De l’extérieur, je conçois que cela ressemble à une bataille de requins, mais la réalité, c’est que beaucoup de présidents se disent que, si pour survivre, il faut laisser crever le voisin, ils le feront.

Au royaume des diffuseurs

Les préoccupations pour la compétitivité de notre élite et la réussite de nos clubs sur la scène européenne ne sont que des jolis prétextes pour masquer, difficilement c’est vrai, le nerf de chaque guerre : les gros sous. La crise des droits TV n’est pas terminée, Canal + ayant prévenu qu’il ne comptait pas diffuser l’intégralité de la Ligue 1 la saison prochaine, et chacun aimerait une plus grosse part du gâteau. « En fait, il faut donner des gages à Maxime Saada, le patron de Canal, qui a demandé cette réduction, expliquait honnêtement, mais anonymement un président de club au Parisien. Passer à dix-huit clubs, cela ferait déjà 38 matchs de championnat en moins à diffuser. » La loi de la jungle, ou plutôt celle d’un diffuseur en position de force.

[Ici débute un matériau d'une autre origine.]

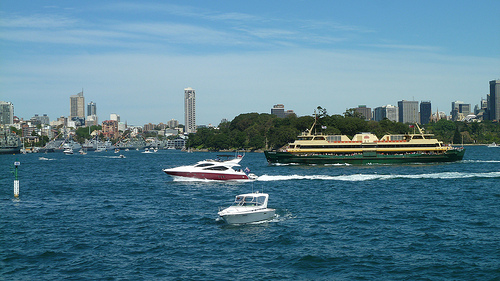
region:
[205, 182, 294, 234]
small white boat on the water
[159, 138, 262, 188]
red and white boat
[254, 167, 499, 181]
wake from the boat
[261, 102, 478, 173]
large boat on the water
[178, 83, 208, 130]
tall buiding in the distance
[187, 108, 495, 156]
thick green trees along the shore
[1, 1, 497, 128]
thin white clouds in the sky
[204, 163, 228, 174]
window on the side of the boat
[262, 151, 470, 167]
bottom of the boat is green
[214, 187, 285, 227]
gray and white boat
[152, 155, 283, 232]
boats in the water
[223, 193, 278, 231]
a white boat in the water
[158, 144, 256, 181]
a white and red boat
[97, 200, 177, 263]
choppiness on the surface of the water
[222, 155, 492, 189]
the wake in the water from a boat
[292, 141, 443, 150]
side windows on a boat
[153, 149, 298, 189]
a boat driving through the water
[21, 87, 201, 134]
the buildings of a city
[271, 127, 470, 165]
a green and tan boat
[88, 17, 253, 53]
clouds in the sky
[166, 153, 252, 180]
A red and white boat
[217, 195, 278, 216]
A white boat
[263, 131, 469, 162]
A red and green boat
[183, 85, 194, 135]
A skyscrapper in the city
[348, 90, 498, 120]
A city sky line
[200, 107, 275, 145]
Large green trees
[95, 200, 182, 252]
Blue ocean water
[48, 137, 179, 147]
Boats near the shore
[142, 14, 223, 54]
Thin clouds in the sky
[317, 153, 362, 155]
People on the large boat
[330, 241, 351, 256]
wave in the water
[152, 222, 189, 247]
wave in the water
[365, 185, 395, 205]
wave in the water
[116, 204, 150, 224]
wave in the water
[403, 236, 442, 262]
wave in the water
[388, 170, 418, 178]
wave in the water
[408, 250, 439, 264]
wave in the water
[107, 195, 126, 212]
wave in the water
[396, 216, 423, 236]
wave in the water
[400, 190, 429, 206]
wave in the water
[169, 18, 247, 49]
White wispy clouds in sky.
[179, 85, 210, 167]
Tall white building in distance.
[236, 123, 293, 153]
Many green trees in distance.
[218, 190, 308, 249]
White boat driving in water.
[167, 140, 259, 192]
Red and white boat in water.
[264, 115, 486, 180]
Large ship in water.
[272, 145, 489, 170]
Bottom of ship is green.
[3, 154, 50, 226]
White object sticking out of water.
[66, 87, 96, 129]
Tall tan building in distance.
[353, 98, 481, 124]
Many buildings in distance.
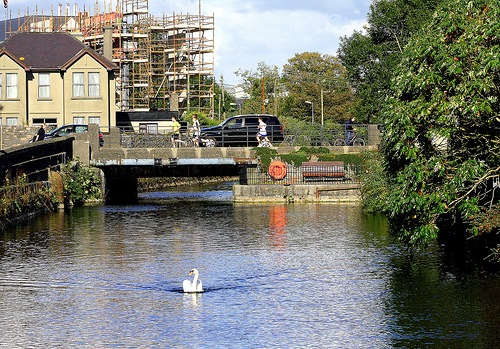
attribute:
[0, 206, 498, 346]
water — calm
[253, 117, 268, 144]
person — running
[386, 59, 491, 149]
leaves — green 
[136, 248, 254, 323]
swan — swimming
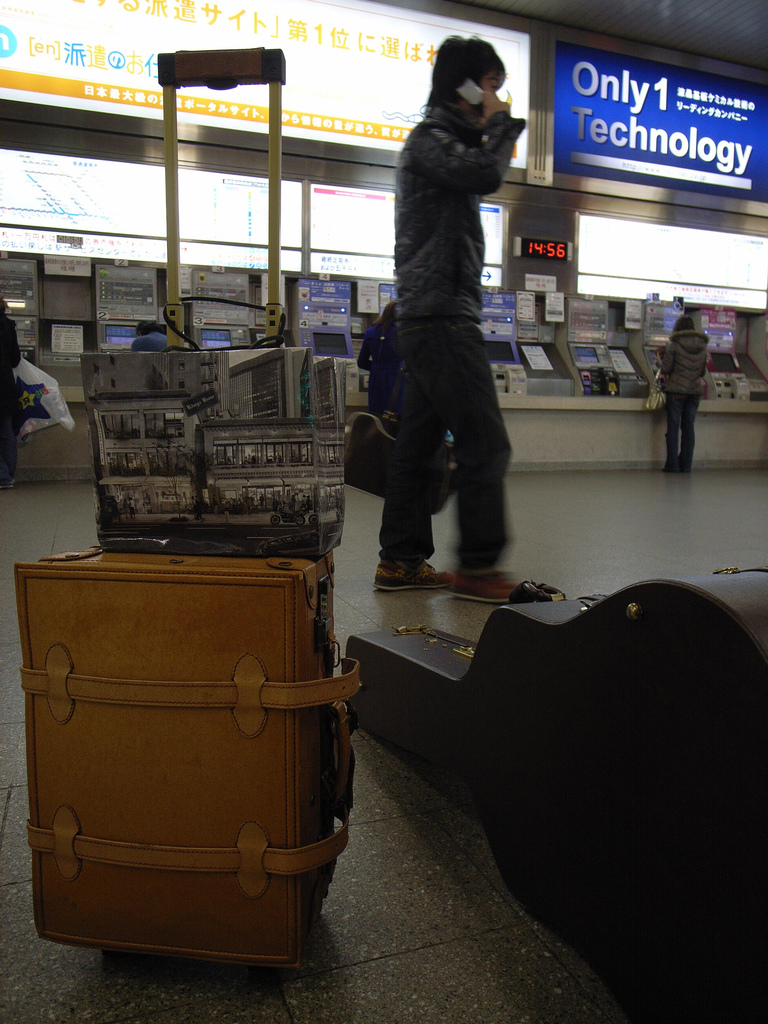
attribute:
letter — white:
[629, 79, 649, 109]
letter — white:
[571, 106, 596, 143]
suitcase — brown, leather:
[11, 548, 365, 965]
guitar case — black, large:
[344, 566, 765, 1021]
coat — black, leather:
[381, 117, 529, 323]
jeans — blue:
[369, 407, 577, 541]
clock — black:
[523, 226, 569, 288]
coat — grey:
[387, 104, 533, 328]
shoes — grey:
[364, 551, 563, 606]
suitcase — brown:
[2, 541, 372, 986]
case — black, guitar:
[346, 576, 764, 1020]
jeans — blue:
[656, 392, 700, 472]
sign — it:
[514, 230, 578, 266]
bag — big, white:
[14, 356, 78, 439]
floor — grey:
[6, 473, 765, 604]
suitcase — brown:
[20, 537, 346, 958]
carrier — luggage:
[101, 43, 343, 565]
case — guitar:
[352, 604, 516, 726]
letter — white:
[567, 54, 597, 107]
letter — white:
[595, 74, 617, 107]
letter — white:
[617, 65, 636, 106]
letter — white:
[623, 82, 656, 118]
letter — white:
[567, 96, 600, 149]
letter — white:
[612, 110, 628, 151]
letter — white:
[645, 115, 667, 159]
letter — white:
[665, 129, 695, 165]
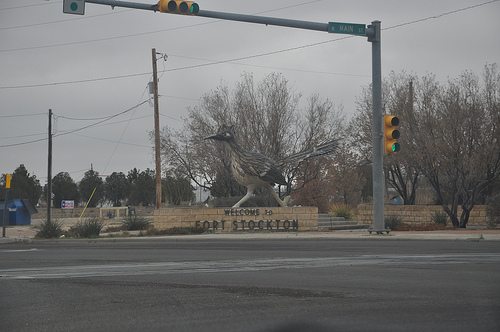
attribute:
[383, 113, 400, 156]
street light — yellow, green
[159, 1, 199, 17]
street light — yellow, green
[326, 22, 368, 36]
sign — green, long, white, rectangle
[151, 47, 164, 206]
light pole — tall, brown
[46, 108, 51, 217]
light pole — tall, brown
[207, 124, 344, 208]
statue — bird, brown, giant, symbol, roadrunner, running bird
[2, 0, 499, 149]
electrical lines — long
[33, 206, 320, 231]
wall — long, brick, light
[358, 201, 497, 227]
wall — brick, light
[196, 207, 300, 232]
letters — black, capitals, welcoming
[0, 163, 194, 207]
trees — green, tall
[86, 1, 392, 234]
pole — gray, tall, metal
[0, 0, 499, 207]
sky — cloudy, gray, bleak, depressing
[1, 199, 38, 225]
dumpster — blue, steel, small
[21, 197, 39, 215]
lid — black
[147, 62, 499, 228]
trees — bare, leafless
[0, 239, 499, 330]
street — gray, asphalt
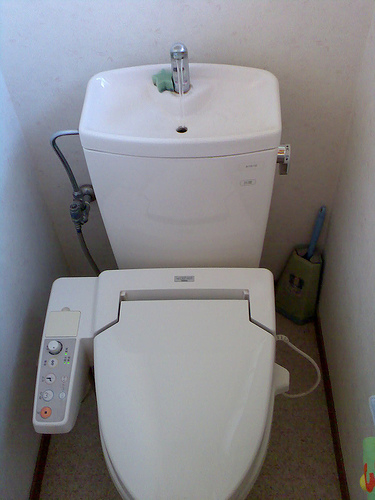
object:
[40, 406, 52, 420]
button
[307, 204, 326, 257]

Les présidents, eux, sont démunis. Même ceux des clubs moins huppés ne sont pas fermés à l’idée d’accepter cette réforme, qui pourrait soi-disant aider à leur survie. Un membre du CA assurait encore au quotidien francilien que « les problèmes financiers de Bordeaux, Saint-Étienne ou d’autres peuvent amener des dépôts de bilan. Et là, il suffirait de ne pas les remplacer par d’autres. De l’extérieur, je conçois que cela ressemble à une bataille de requins, mais la réalité, c’est que beaucoup de présidents se disent que, si pour survivre, il faut laisser crever le voisin, ils le feront. Alors franchement, 18 clubs au lieu de 20, ce serait vraiment un moindre mal. » Tout sauf une surprise : les dernières crises du football français (arrêt des championnats, fiasco de Mediapro, etc.) ont confirmé aux derniers rêveurs que le monde du ballon n’était pas celui des Bisounours. Même Laurent Nicollin, président exemplaire cette dernière année, s’interroge dans L’Équipe : « Si c’est pour gagner deux, trois, quatre ou cinq millions de plus par club, c’est magnifique. Si c’est pour gagner 500 000 euros… » Les grands patrons ont besoin de garanties, de faire rentrer quelques millions en plus dans les caisses, et un passage à dix-huit irait visiblement dans ce sens.

Le paillasson de l’UEFA et de la FIFA

La semaine dernière, les entraîneurs de l’élite n’ont pas suivi les présidents. Ceux qui ont été interrogés sur l’éventualité d’un passage à dix-huit ont (quasiment) tous grogné. Niko Kovač a répété qu’il « aimait la Ligue 1 à 20 clubs », Claude Puel a déploré « un passage en force », et Rudi Garcia s’est annoncé « solidaire de tous les coachs » sur le sujet. Ces derniers devront être convaincus par les dirigeants de la Ligue lors d’une réunion prévue cette semaine, alors qu’ils n’ont que deux voix sur 101 à l’assemblée générale de la LFP, qui tranchera ce dossier le mois prochain. À ce moment-là, il sera important de se rappeler que le dernier quinquennat (1997-2002) de l’élite à dix-huit n’aura pas été une franche réussite, même si la première division avait accouché d’un champion différent sur les cinq éditions. Une époque lointaine où le fossé entre les concurrents n’était pas aussi important.

Puis, au lendemain des grandes indignations contre la Superligue des douze salopards, cette envie soudaine de resserrer l’élite de l’Hexagone ressemble à une vaste hypocrisie. Si l’idée de professionnaliser le troisième échelon est séduisante, elle n’empêchera pas les écarts entre les clubs et les divisions de se creuser un peu plus chaque année. Dans les faits, cet allégement du calendrier national — déjà amputé de la Coupe de la Ligue — ferait surtout les affaires de l’UEFA et de la FIFA, et de leurs nouvelles compétitions loufoques aux agendas surchargés. Encore une fois, le bien-être des joueurs ne compte pas. Il faut faire de la place à la nouvelle Ligue des champions, qui devrait malheureusement voir le jour en 2024, et à ses cent matchs supplémentaires, et pourquoi pas à la prochaine invention clownesque de Gianni Infantino (une Coupe du monde des clubs pendant l’été, aux dernières nouvelles). Pour le bien de la Ligue 1, vraiment ? Laissez-nous rire.